--- Reading text Enclosed Below ---

To some extent, an appropriate extraction method is important in oil extraction processing, which determines oil quality and nutritional value retention.^11–13 Soxhlet extraction (SE) and cold-pressed extraction (CPE) are conventional methods in oil extraction.^14,15 SE has the advantages of high efficiency and high oil yield, but there are also some significant drawbacks, such as high consumption in organic solvent, toxic solvent residue, and environmental pollution.^16,17 Cold-pressed extraction (CPE) is a safe and simple method as compared to Soxhlet extraction (SE), because it avoids use of organic solvent and preserves nutrition value and natural properties.¹⁸ However, due to the low degree of processing, adversely, cold-pressed oil could remain more pro-oxidant factors (e.g. metal ions and moisture) and then is more susceptible to oxidation, and thus, the quality and shelf life of oil could be affected.^19,20 Aqueous enzymatic extraction (AEE) has received much attention as a novel and green technique in oil extraction.¹⁷ The advantages of aqueous enzymatic extraction are being safe, eco-friendly, and sustainable, since the aqueous base solvent (as a green solvent) can eliminate the hazard of organic solvents and enzyme reusability could contribute to a much lower cost and energy consumption.^17,21,22 In addition, the quest for producing high quality products through green and sustainable technology is a key to moving towards sustainability.²³ Although oil yield is a challenge in AEE, Prommaban et al.²⁴ extracted pumpkin seed oil using AEE and showed that the oil performed well in antioxidant activities and anti-aging activities and could be applied in cosmetics. Besides that, during the processing and storage of oil, lipid oxidation can adversely affect sensory taste and the content of nutritional compounds and ultimately lead to quality deterioration, and thus, the oxidative stability of oil is an important index to reflect oil quality.^25,26

However, to date, there have been insufficient available data for comparing the effect of different extraction methods on the nutritional quality of pumpkin seed oil. Therefore, the aim of this study was to investigate and compare three extraction methods, including Soxhlet extraction (SE), cold-pressed extraction (CPE), and aqueous enzymatic extraction (AEE), on physicochemical parameters, fatty acids, bioactive compounds, and oxidative stability of pumpkin seed oil. This study could provide comparable data for further development of high-quality pumpkin seed oil, promote the pumpkin oil industry to explore the green and sustainable technology in oil extraction, and contribute to the realisation of sustainable development goals 2 and 12.

2. Materials and methods

2.1. Chemicals and standards

FAME standard mixture (C4–C24) and isooctane were purchased from Supelco (UK). Protease (from Bacillus amyloliquefaciens), cellulase (from Trichoderma reesei), Folin-Ciocalteu reagent, 5α-cholestan-3β-ol (≥95%), sodium methoxide solution (0.5 M, ACS grade), β-sitosterol (≥95%), cholesterol (≥99%), squalene (≥98%), campesterol (∼65%), stigmasterol (∼95%), α-tocopherol (≥96%, HPLC grade), γ-tocopherol (≥96%, HPLC grade), and δ-tocopherol (≥90%) standards were purchased from Sigma-Aldrich (UK). The Tri-sil HTP reagent was purchased from Thermo Scientific (UK).

--- End of Enclosed Reading text ---
--- Supplied records Enclosed Below ---

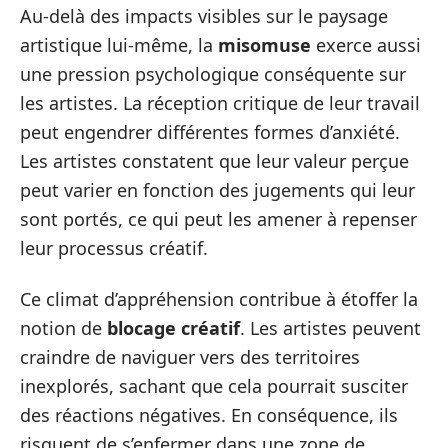
Au-delà des impacts visibles sur le paysage
artistique lui-même, la
misomuse
exerce aussi
une pression psychologique conséquente sur
les artistes. La réception critique de leur travail
peut engendrer différentes formes d’anxiété.
Les artistes constatent que leur valeur perçue
peut varier en fonction des jugements qui leur
sont portés, ce qui peut les amener à repenser
leur processus créatif.
Ce climat d’appréhension contribue à étoffer la
notion de
blocage créatif
. Les artistes peuvent
craindre de naviguer vers des territoires
inexplorés, sachant que cela pourrait susciter
des réactions négatives. En conséquence, ils
risquent de s’enfermer dans une zone de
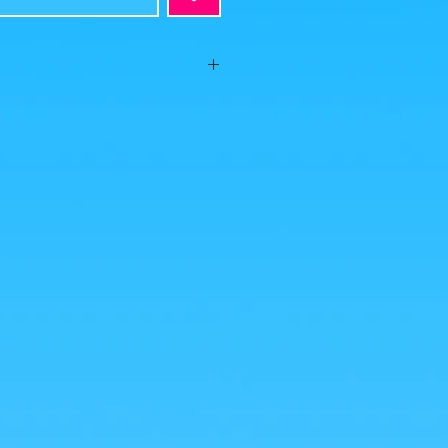
os! (possibilité de grouper avec une
asion!)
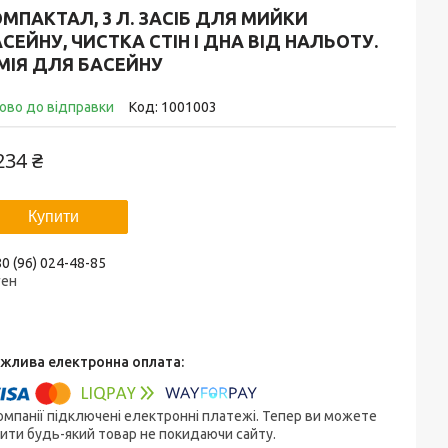
МПАКТАЛ, 3 Л. ЗАСІБ ДЛЯ МИЙКИ
СЕЙНУ, ЧИСТКА СТІН І ДНА ВІД НАЛЬОТУ.
МІЯ ДЛЯ БАСЕЙНУ
ово до відправки
Код:
1001003
234 ₴
Купити
0 (96) 024-48-85
ген
омпанії підключені електронні платежі. Тепер ви можете
ити будь-який товар не покидаючи сайту.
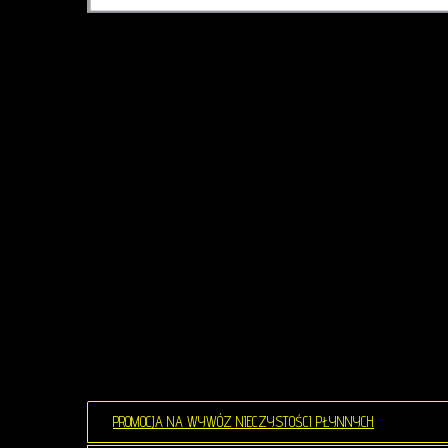
PROMOCJA NA WYWÓZ NIECZYSTOŚCI PŁYNNYCH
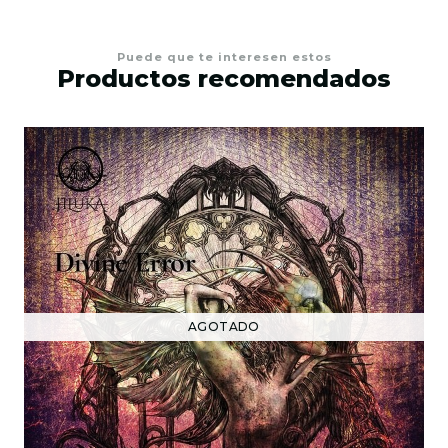
Puede que te interesen estos
Productos recomendados
AGOTADO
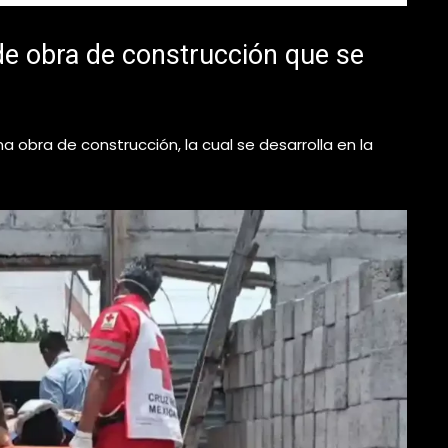
r de obra de construcción que se
a obra de construcción, la cual se desarrolla en la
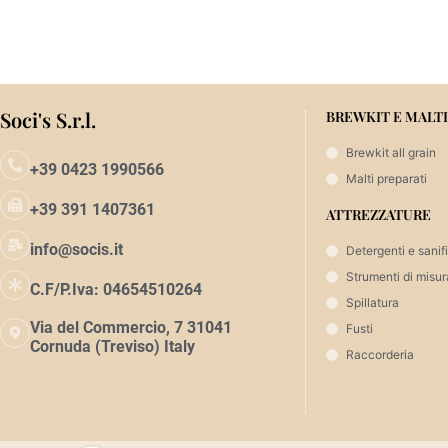
Aggiungi al carrello
Aggi
Soci's S.r.l.
BREWKIT E MALTI
Brewkit all grain
+39 0423 1990566
Malti preparati
+39 391 1407361
ATTREZZATURE
info@socis.it
Detergenti e sanif
Strumenti di misur
C.F/P.Iva: 04654510264
Spillatura
Via del Commercio, 7 31041
Fusti
Cornuda (Treviso) Italy
Raccorderia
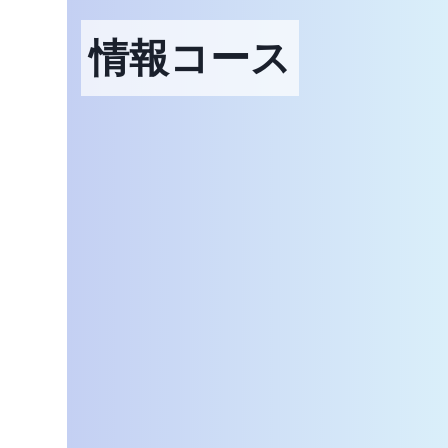
情報コース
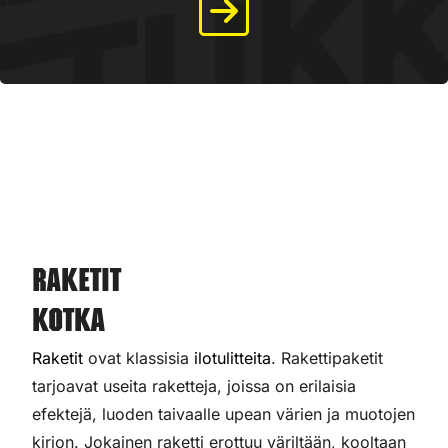
Raketit
Kotka
Raketit
ovat klassisia
ilotulitteita
. Rakettipaketit
tarjoavat useita raketteja, joissa on erilaisia
efektejä, luoden taivaalle upean värien ja muotojen
kirjon. Jokainen raketti erottuu väriltään, kooltaan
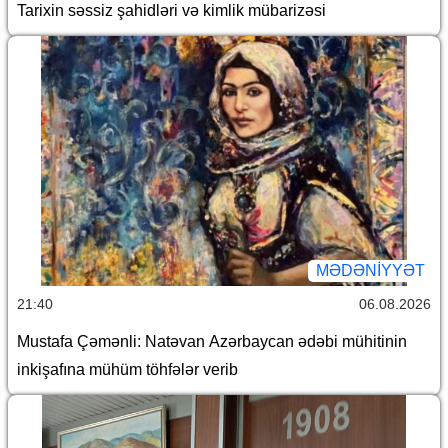
Tarixin səssiz şahidləri və kimlik mübarizəsi
MƏDƏNIYYƏT
21:40
06.08.2026
Mustafa Çəmənli: Natəvan Azərbaycan ədəbi mühitinin
inkişafına mühüm töhfələr verib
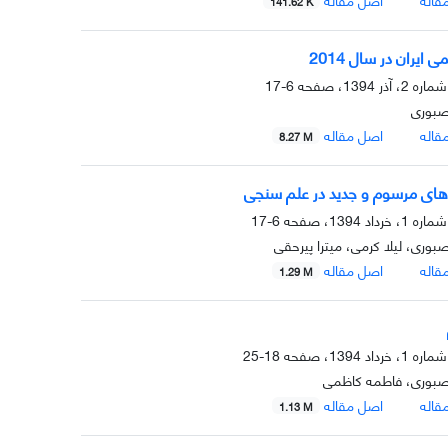
141.62 K
 ایران در سال 2014
6-17
صبوری
قاله
اصل مقاله
8.27 M
ی مرسوم و جدید در علم سنجی
6-17
صبوری، لیلا کرمی، میترا پیرحقی
قاله
اصل مقاله
1.29 M
18-25
 صبوری، فاطمه کاظمی
قاله
اصل مقاله
1.13 M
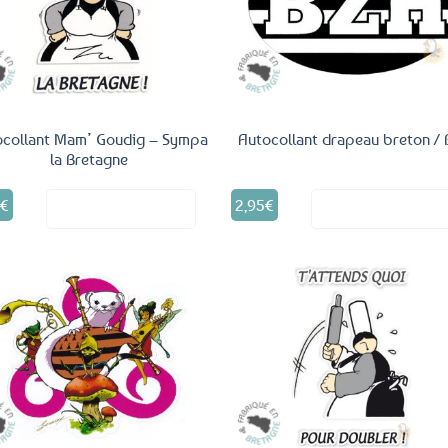
aux
a
favoris
fav
ocollant Mam’ Goudig – Sympa
Autocollant drapeau breton /
la Bretagne
5
€
2,95
€
Voir le produit
Voir le produ
Ajouter
Ajo
aux
a
favoris
fav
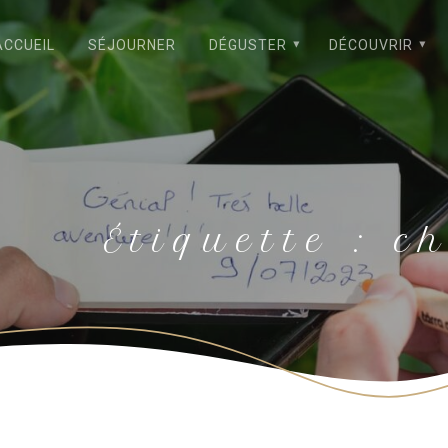
ACCUEIL
SÉJOURNER
DÉGUSTER
DÉCOUVRIR
Étiquette :
ch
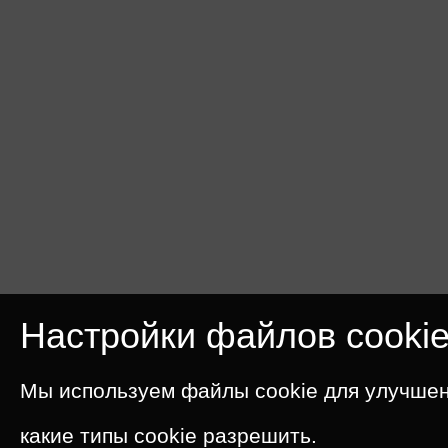
Настройки файлов cooki
Мы используем файлы cookie для улучшен
какие типы cookie разрешить.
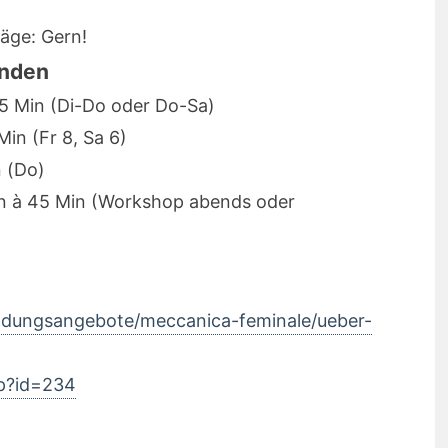
äge: Gern!
unden
5 Min (Di-Do oder Do-Sa)
Min (Fr 8, Sa 6)
n (Do)
n à 45 Min (Workshop abends oder
/bildungsangebote/meccanica-feminale/ueber-
hp?id=234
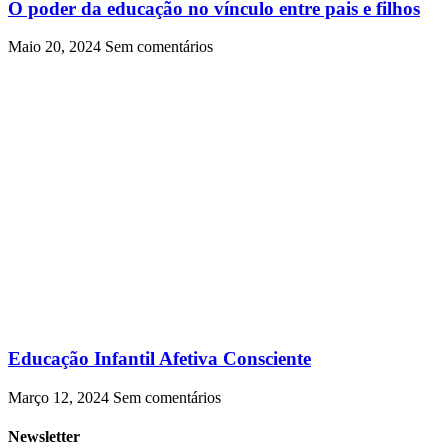
O poder da educação no vínculo entre pais e filhos
Maio 20, 2024
Sem comentários
Educação Infantil Afetiva Consciente
Março 12, 2024
Sem comentários
Newsletter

--- End of Enclosed Supplied records ---

> _Directions_
From the pumpkin seed oil text, reproduce the part that opens with the words containing "2. Materials and" and closes with "Thermo Scientific (UK).".

> _Task response_
2. Materials and methods

2.1. Chemicals and standards

FAME standard mixture (C4–C24) and isooctane were purchased from Supelco (UK). Protease (from Bacillus amyloliquefaciens), cellulase (from Trichoderma reesei), Folin-Ciocalteu reagent, 5α-cholestan-3β-ol (≥95%), sodium methoxide solution (0.5 M, ACS grade), β-sitosterol (≥95%), cholesterol (≥99%), squalene (≥98%), campesterol (∼65%), stigmasterol (∼95%), α-tocopherol (≥96%, HPLC grade), γ-tocopherol (≥96%, HPLC grade), and δ-tocopherol (≥90%) standards were purchased from Sigma-Aldrich (UK). The Tri-sil HTP reagent was purchased from Thermo Scientific (UK).